Het hof heeft in het nadeel van de verdachte acht geslagen op een de verdachte betreffend uittreksel Justitiële Documentatie d.d. 6 december 2021, waaruit blijkt dat de verdachte al eens onherroepelijk is veroordeeld voor het plegen van soortgelijke en andersoortige strafbare feiten. Dat heeft hem er kennelijk niet van weerhouden opnieuw een dergelijk feit te plegen.
De verdachte heeft geweigerd medewerking te verlenen aan een ademanalyse en daardoor verhinderd dat met precisie kon worden vastgesteld of, en zo ja in welke mate, sprake was geweest van alcoholgebruik en in welke mate hij de verkeersveiligheid in gevaar heeft gebracht. De weigering van de verdachte ging gepaard met verbale en fysieke agressie.
De verdachte heeft ter terechtzitting in hoger beroep verklaard dat het op dit moment beter met hem gaat dan ten tijde van het tenlastegelegde, dat hij een huis heeft waar hij inmiddels twee jaar woont, dat hij in zijn huis de benodigde rust kan vinden en dat hij onder bewind staat om zijn schulden af te kunnen lossen. Het hof slaat acht op deze positieve ontwikkeling, doch overweegt dat de verdachte ook recent nog in aanraking is geweest met justitie en strafbeschikkingen heeft gekregen. De huidige omstandigheden van de verdachte lijken hem (nog) niet voldoende te weerhouden van het plegen van strafbare feiten.
Voorts constateert het hof dat de redelijke termijn in deze zaak in hoger beroep is overschreden met vier maanden en zeventien dagen. Gelet op de hoogte van de aan de verdachte op te leggen straffen en de mate waarin de redelijke termijn is overschreden, is er geen aanleiding om aan het oordeel dat de redelijke termijn is overschreden enig rechtsgevolg te verbinden en zal het Hof met de constatering van de overschrijding van de redelijke termijn volstaan.
Het hof is - alles afwegende - van oordeel dat een geheel onvoorwaardelijke taakstraf van na te melden duur een passende en geboden reactie vormen.
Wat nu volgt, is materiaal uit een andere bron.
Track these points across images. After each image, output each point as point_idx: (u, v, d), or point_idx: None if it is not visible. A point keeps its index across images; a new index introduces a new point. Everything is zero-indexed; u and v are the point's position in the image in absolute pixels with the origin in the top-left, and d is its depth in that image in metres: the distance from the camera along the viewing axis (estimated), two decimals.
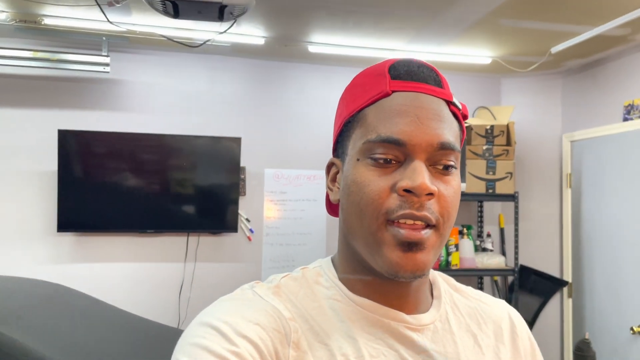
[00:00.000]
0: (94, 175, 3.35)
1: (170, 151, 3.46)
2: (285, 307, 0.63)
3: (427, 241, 0.60)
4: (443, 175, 0.62)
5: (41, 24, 2.98)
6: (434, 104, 0.63)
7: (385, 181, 0.61)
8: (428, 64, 0.68)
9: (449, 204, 0.62)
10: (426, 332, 0.66)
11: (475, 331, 0.71)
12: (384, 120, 0.62)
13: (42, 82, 3.36)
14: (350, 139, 0.66)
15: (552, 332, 3.83)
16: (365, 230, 0.62)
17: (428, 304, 0.71)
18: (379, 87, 0.64)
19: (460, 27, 2.95)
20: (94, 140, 3.32)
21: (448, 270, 3.43)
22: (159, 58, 3.52)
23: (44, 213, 3.33)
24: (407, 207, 0.59)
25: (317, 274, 0.70)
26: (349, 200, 0.64)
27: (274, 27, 3.05)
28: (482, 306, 0.75)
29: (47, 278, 3.22)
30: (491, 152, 3.49)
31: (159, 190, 3.46)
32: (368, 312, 0.65)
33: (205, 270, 3.56)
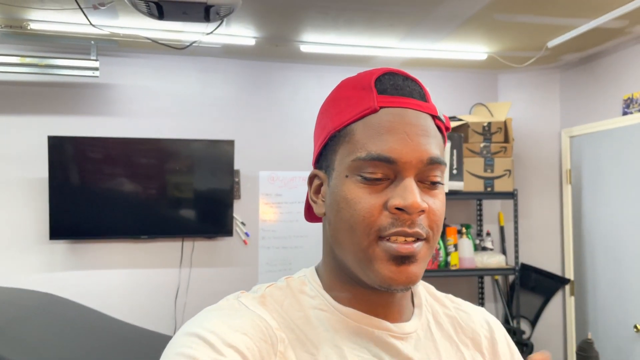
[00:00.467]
0: (85, 182, 3.30)
1: (163, 155, 3.41)
2: (272, 317, 0.64)
3: (419, 254, 0.62)
4: (431, 189, 0.64)
5: (27, 29, 2.93)
6: (421, 120, 0.64)
7: (377, 199, 0.62)
8: (412, 76, 0.68)
9: (438, 218, 0.64)
10: (409, 340, 0.67)
11: (456, 339, 0.72)
12: (373, 138, 0.62)
13: (30, 88, 3.31)
14: (337, 153, 0.66)
15: (555, 331, 3.77)
16: (355, 246, 0.63)
17: (410, 312, 0.72)
18: (365, 103, 0.64)
19: (453, 23, 2.90)
20: (85, 145, 3.27)
21: (447, 271, 3.37)
22: (149, 61, 3.47)
23: (35, 221, 3.28)
24: (399, 224, 0.61)
25: (302, 283, 0.70)
26: (338, 216, 0.64)
27: (264, 27, 3.00)
28: (460, 314, 0.76)
29: (40, 287, 3.18)
30: (489, 149, 3.43)
31: (153, 195, 3.41)
32: (353, 321, 0.66)
33: (201, 275, 3.51)
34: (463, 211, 3.88)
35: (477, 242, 3.70)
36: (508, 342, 0.78)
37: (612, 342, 3.24)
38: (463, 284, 3.87)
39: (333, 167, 0.67)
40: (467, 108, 3.86)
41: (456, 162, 3.32)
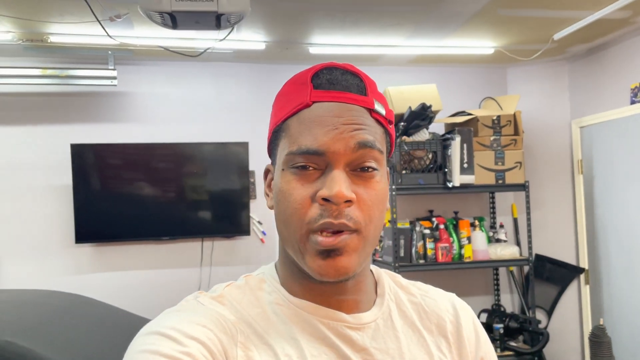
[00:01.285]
0: (107, 187, 3.43)
1: (181, 159, 3.53)
2: (230, 312, 0.65)
3: (347, 246, 0.62)
4: (364, 178, 0.64)
5: (47, 42, 3.06)
6: (353, 112, 0.64)
7: (307, 190, 0.63)
8: (354, 69, 0.68)
9: (370, 207, 0.64)
10: (367, 331, 0.68)
11: (419, 326, 0.73)
12: (304, 132, 0.64)
13: (52, 98, 3.45)
14: (278, 148, 0.68)
15: (571, 320, 3.81)
16: (292, 238, 0.64)
17: (370, 302, 0.72)
18: (300, 98, 0.65)
19: (459, 19, 2.95)
20: (106, 152, 3.40)
21: (461, 263, 3.43)
22: (164, 68, 3.59)
23: (61, 226, 3.42)
24: (326, 216, 0.61)
25: (260, 280, 0.71)
26: (277, 208, 0.66)
27: (273, 31, 3.09)
28: (427, 300, 0.76)
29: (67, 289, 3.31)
30: (499, 142, 3.47)
31: (172, 197, 3.53)
32: (308, 314, 0.67)
33: (221, 274, 3.62)
34: (476, 204, 3.93)
35: (490, 234, 3.74)
36: (475, 327, 0.78)
37: (627, 328, 3.27)
38: (478, 276, 3.92)
39: (276, 161, 0.69)
40: (477, 102, 3.91)
41: (467, 155, 3.37)
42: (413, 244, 3.40)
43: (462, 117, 3.52)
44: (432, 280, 0.85)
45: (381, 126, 0.67)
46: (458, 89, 3.92)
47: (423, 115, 3.31)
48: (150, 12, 2.13)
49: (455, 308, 0.77)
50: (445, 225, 3.48)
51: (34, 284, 3.34)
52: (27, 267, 3.40)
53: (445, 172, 3.37)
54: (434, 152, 3.39)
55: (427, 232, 3.43)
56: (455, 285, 3.55)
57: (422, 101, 3.32)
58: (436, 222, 3.48)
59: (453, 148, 3.32)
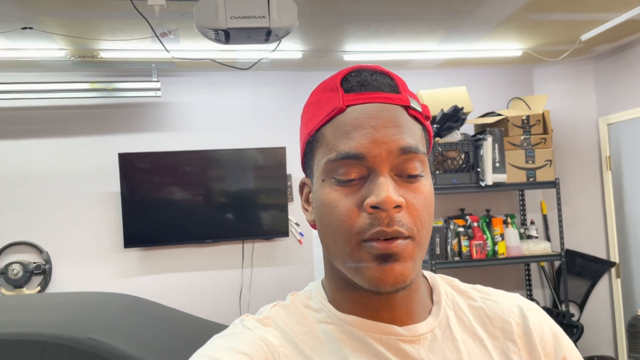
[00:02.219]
0: (153, 193, 3.59)
1: (221, 165, 3.69)
2: (274, 335, 0.64)
3: (403, 252, 0.59)
4: (411, 183, 0.62)
5: (98, 57, 3.23)
6: (389, 112, 0.62)
7: (352, 200, 0.61)
8: (382, 69, 0.66)
9: (421, 212, 0.61)
10: (422, 343, 0.64)
11: (481, 333, 0.69)
12: (341, 137, 0.61)
13: (100, 110, 3.62)
14: (314, 159, 0.66)
15: (603, 313, 3.89)
16: (341, 251, 0.62)
17: (426, 311, 0.69)
18: (333, 104, 0.63)
19: (489, 25, 3.07)
20: (151, 160, 3.57)
21: (495, 260, 3.53)
22: (203, 78, 3.75)
23: (110, 231, 3.59)
24: (377, 224, 0.59)
25: (307, 297, 0.70)
26: (321, 222, 0.64)
27: (310, 41, 3.23)
28: (488, 304, 0.72)
29: (117, 291, 3.48)
30: (529, 141, 3.58)
31: (213, 202, 3.69)
32: (358, 330, 0.64)
33: (262, 274, 3.76)
34: (506, 202, 4.03)
35: (521, 230, 3.84)
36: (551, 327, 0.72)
37: None
38: (510, 272, 4.02)
39: (313, 172, 0.66)
40: (505, 103, 4.01)
41: (498, 155, 3.48)
42: (448, 242, 3.52)
43: (493, 117, 3.63)
44: (467, 277, 0.84)
45: (419, 123, 0.65)
46: (485, 89, 4.02)
47: (455, 117, 3.42)
48: (206, 29, 2.28)
49: (522, 309, 0.72)
50: (478, 223, 3.59)
51: (86, 287, 3.52)
52: (78, 270, 3.58)
53: (477, 172, 3.48)
54: (466, 152, 3.50)
55: (461, 230, 3.54)
56: (488, 281, 3.65)
57: (453, 103, 3.44)
58: (469, 220, 3.59)
59: (485, 148, 3.43)
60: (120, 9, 2.55)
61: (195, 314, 3.42)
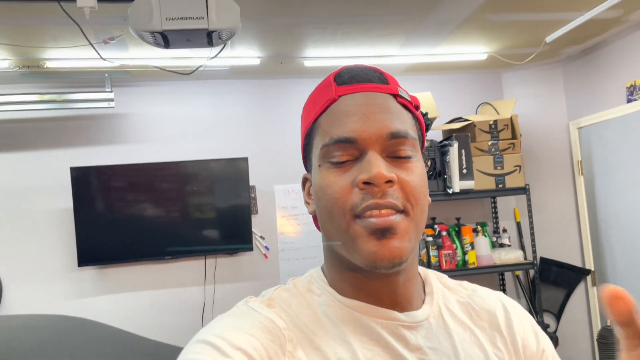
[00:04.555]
0: (108, 208, 3.43)
1: (180, 177, 3.54)
2: (280, 317, 0.64)
3: (399, 226, 0.61)
4: (402, 163, 0.64)
5: (44, 67, 3.09)
6: (379, 99, 0.66)
7: (346, 179, 0.63)
8: (372, 66, 0.71)
9: (414, 189, 0.63)
10: (420, 329, 0.67)
11: (470, 324, 0.71)
12: (335, 124, 0.65)
13: (50, 123, 3.47)
14: (312, 148, 0.70)
15: (580, 323, 3.76)
16: (337, 229, 0.63)
17: (421, 300, 0.71)
18: (327, 96, 0.68)
19: (449, 26, 2.97)
20: (106, 174, 3.41)
21: (466, 270, 3.41)
22: (161, 88, 3.61)
23: (64, 249, 3.42)
24: (370, 197, 0.61)
25: (309, 282, 0.71)
26: (319, 206, 0.67)
27: (267, 47, 3.11)
28: (475, 299, 0.75)
29: (71, 312, 3.31)
30: (497, 147, 3.47)
31: (173, 216, 3.53)
32: (361, 314, 0.65)
33: (225, 290, 3.61)
34: (477, 210, 3.91)
35: (494, 239, 3.72)
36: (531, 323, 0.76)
37: None
38: (484, 282, 3.87)
39: (312, 164, 0.70)
40: (473, 108, 3.91)
41: (465, 161, 3.36)
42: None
43: (459, 123, 3.53)
44: None
45: (408, 111, 0.69)
46: (454, 95, 3.93)
47: None
48: (141, 32, 2.16)
49: (505, 305, 0.76)
50: (447, 232, 3.47)
51: (38, 308, 3.34)
52: (30, 291, 3.40)
53: (445, 179, 3.37)
54: (432, 159, 3.39)
55: (429, 239, 3.42)
56: None
57: None
58: (438, 229, 3.46)
59: (451, 154, 3.32)
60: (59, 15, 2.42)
61: (155, 334, 3.25)
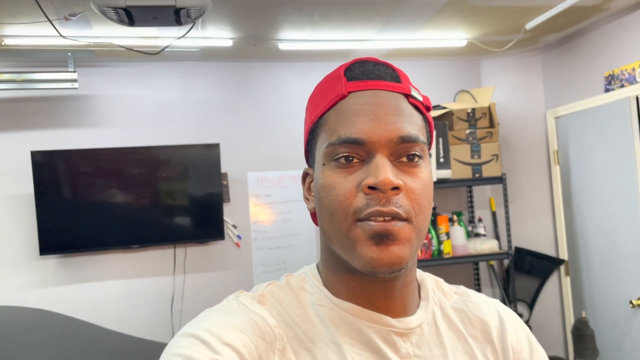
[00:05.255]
0: (72, 194, 3.28)
1: (149, 163, 3.39)
2: (270, 315, 0.63)
3: (400, 233, 0.59)
4: (409, 167, 0.62)
5: (2, 45, 2.91)
6: (391, 99, 0.63)
7: (351, 181, 0.61)
8: (385, 62, 0.68)
9: (419, 197, 0.61)
10: (412, 337, 0.65)
11: (464, 332, 0.70)
12: (343, 122, 0.62)
13: (9, 104, 3.28)
14: (317, 145, 0.67)
15: (553, 312, 3.78)
16: (337, 232, 0.62)
17: (415, 305, 0.69)
18: (336, 91, 0.65)
19: (429, 11, 2.89)
20: (69, 158, 3.25)
21: (441, 260, 3.37)
22: (128, 69, 3.45)
23: (24, 237, 3.26)
24: (374, 204, 0.59)
25: (302, 280, 0.69)
26: (320, 205, 0.64)
27: (240, 27, 2.98)
28: (469, 306, 0.74)
29: (33, 304, 3.16)
30: (474, 135, 3.42)
31: (141, 203, 3.39)
32: (353, 317, 0.64)
33: (196, 280, 3.50)
34: (453, 199, 3.87)
35: (469, 228, 3.69)
36: (527, 335, 0.75)
37: (609, 319, 3.24)
38: (458, 272, 3.86)
39: (315, 160, 0.67)
40: (452, 96, 3.85)
41: (442, 150, 3.31)
42: None
43: (437, 110, 3.46)
44: None
45: (419, 113, 0.66)
46: (432, 82, 3.86)
47: None
48: (103, 8, 2.02)
49: (500, 314, 0.75)
50: None
51: None
52: None
53: None
54: None
55: None
56: None
57: None
58: None
59: None
60: None
61: (122, 325, 3.14)
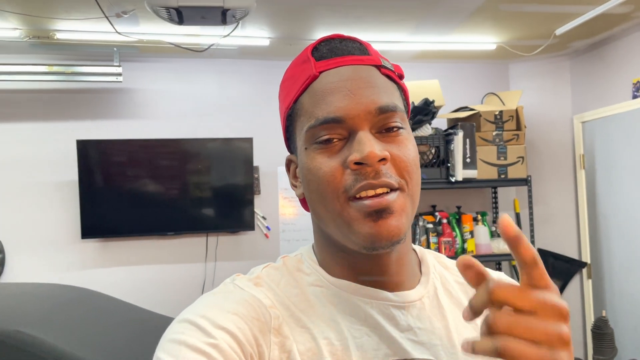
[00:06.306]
0: (113, 182, 3.46)
1: (185, 155, 3.56)
2: (266, 296, 0.64)
3: (395, 204, 0.59)
4: (392, 137, 0.62)
5: (54, 38, 3.09)
6: (362, 73, 0.63)
7: (336, 160, 0.61)
8: (351, 37, 0.67)
9: (407, 164, 0.61)
10: (411, 310, 0.65)
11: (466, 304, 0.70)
12: (319, 103, 0.62)
13: (58, 95, 3.48)
14: (296, 130, 0.67)
15: (573, 314, 3.83)
16: (330, 213, 0.62)
17: (415, 280, 0.69)
18: (306, 73, 0.64)
19: (461, 15, 2.98)
20: (111, 148, 3.43)
21: None
22: (168, 65, 3.61)
23: (68, 221, 3.45)
24: (363, 178, 0.58)
25: (298, 261, 0.70)
26: (309, 189, 0.64)
27: (277, 28, 3.11)
28: None
29: (73, 283, 3.34)
30: (501, 137, 3.50)
31: (177, 193, 3.55)
32: (349, 294, 0.64)
33: (226, 268, 3.65)
34: (478, 199, 3.95)
35: (492, 229, 3.77)
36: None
37: (630, 322, 3.29)
38: None
39: (297, 145, 0.67)
40: (479, 98, 3.93)
41: (469, 150, 3.39)
42: (416, 238, 3.43)
43: (465, 112, 3.54)
44: None
45: (393, 82, 0.66)
46: (460, 84, 3.94)
47: (426, 110, 3.33)
48: (157, 7, 2.16)
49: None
50: (448, 219, 3.51)
51: (41, 278, 3.37)
52: (33, 262, 3.43)
53: (448, 167, 3.40)
54: (436, 147, 3.41)
55: (430, 226, 3.46)
56: None
57: (424, 97, 3.34)
58: (439, 216, 3.50)
59: (456, 143, 3.34)
60: None
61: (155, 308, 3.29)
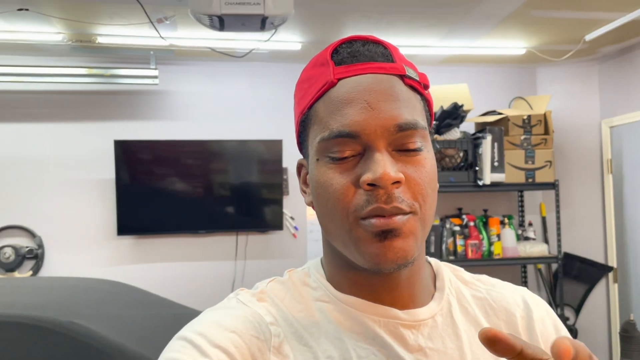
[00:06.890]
0: (148, 181, 3.57)
1: (217, 156, 3.66)
2: (268, 312, 0.61)
3: (404, 227, 0.56)
4: (410, 157, 0.58)
5: (95, 42, 3.20)
6: (384, 83, 0.58)
7: (348, 177, 0.57)
8: (375, 38, 0.62)
9: (422, 187, 0.57)
10: (422, 329, 0.61)
11: (484, 324, 0.66)
12: (334, 114, 0.58)
13: (97, 96, 3.60)
14: (309, 137, 0.62)
15: (599, 318, 3.84)
16: (339, 230, 0.59)
17: (428, 296, 0.65)
18: (324, 78, 0.60)
19: (492, 21, 3.02)
20: (147, 148, 3.55)
21: (491, 260, 3.49)
22: (202, 68, 3.72)
23: (104, 218, 3.57)
24: (374, 201, 0.55)
25: (305, 275, 0.67)
26: (318, 202, 0.61)
27: (310, 32, 3.19)
28: (493, 295, 0.69)
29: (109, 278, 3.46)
30: (529, 141, 3.53)
31: (208, 193, 3.66)
32: (357, 311, 0.61)
33: (255, 266, 3.74)
34: (504, 203, 3.98)
35: (519, 232, 3.79)
36: (555, 323, 0.70)
37: None
38: (506, 273, 3.97)
39: (308, 152, 0.63)
40: (507, 102, 3.96)
41: (497, 154, 3.43)
42: (443, 241, 3.48)
43: (493, 116, 3.58)
44: None
45: (417, 93, 0.61)
46: (488, 88, 3.98)
47: (455, 114, 3.38)
48: (200, 15, 2.25)
49: (527, 302, 0.69)
50: (475, 222, 3.55)
51: (78, 273, 3.50)
52: (71, 256, 3.56)
53: (475, 171, 3.44)
54: (464, 150, 3.45)
55: (457, 229, 3.50)
56: None
57: (453, 100, 3.39)
58: (466, 219, 3.55)
59: (484, 147, 3.38)
60: None
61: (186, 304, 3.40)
Voorts zal het hof, gelet op het belang van de verkeersveiligheid, aan de verdachte een ontzegging van de bevoegdheid motorrijtuigen te besturen opleggen voor de duur van 9 maanden, waarvan 3 maanden voorwaardelijk met een proeftijd van twee jaren.
Toepasselijke wettelijke voorschriften
Het hof heeft gelet op de artikelen 9, 14a, 14b, 14c, 22c, 22d en 63 van het Wetboek van Strafrecht en de artikelen 163, 176 en 179 van de Wegenverkeerswet 1994, zoals zij rechtens gelden dan wel golden.
BESLISSING
Het hof:
Vernietigt het vonnis waarvan beroep en doet opnieuw recht:
Verklaart zoals hiervoor overwogen bewezen dat de verdachte het primair tenlastegelegde heeft begaan.
Verklaart niet bewezen hetgeen de verdachte meer of anders is tenlastegelegd dan hierboven is bewezenverklaard en spreekt de verdachte daarvan vrij.
Verklaart het bewezenverklaarde strafbaar, kwalificeert dit als hiervoor vermeld en verklaart de verdachte strafbaar.
Veroordeelt de verdachte tot een taakstraf voor de duur van 40 (veertig) uren, indien niet naar behoren verricht te vervangen door 20 (twintig) dagen hechtenis.
Ontzegt de verdachte ter zake van het bewezenverklaarde de bevoegdheid motorrijtuigen te besturen voor de duur van 9 (negen) maanden.
Bepaalt dat een gedeelte van de bijkomende straf van ontzegging, groot 3 (drie) maanden, niet ten uitvoer zal worden gelegd, tenzij de rechter later anders mocht gelasten omdat verdachte zich voor het einde van een proeftijd van 2 (twee) jaren aan een strafbaar feit heeft schuldig gemaakt.
Bepaalt dat de tijd, gedurende welke het rijbewijs van de verdachte ingevolge artikel 164 van de Wegenverkeerswet 1994 vóór het tijdstip, waarop deze uitspraak voor wat betreft de in artikel 179 van die wet genoemde bijkomende straf voor tenuitvoerlegging vatbaar is geworden, ingevorderd of ingehouden is geweest, op de duur van bovengenoemde bijkomende straf geheel in mindering zal worden gebracht.
Dit arrest is gewezen door mr. H.C. Wiersinga, mr. Y.C. Bours en mr. K. Versteeg, in bijzijn van de griffier mr. P.M. Smit.
Het is uitgesproken op de openbare terechtzitting van het hof van 13 januari 2022.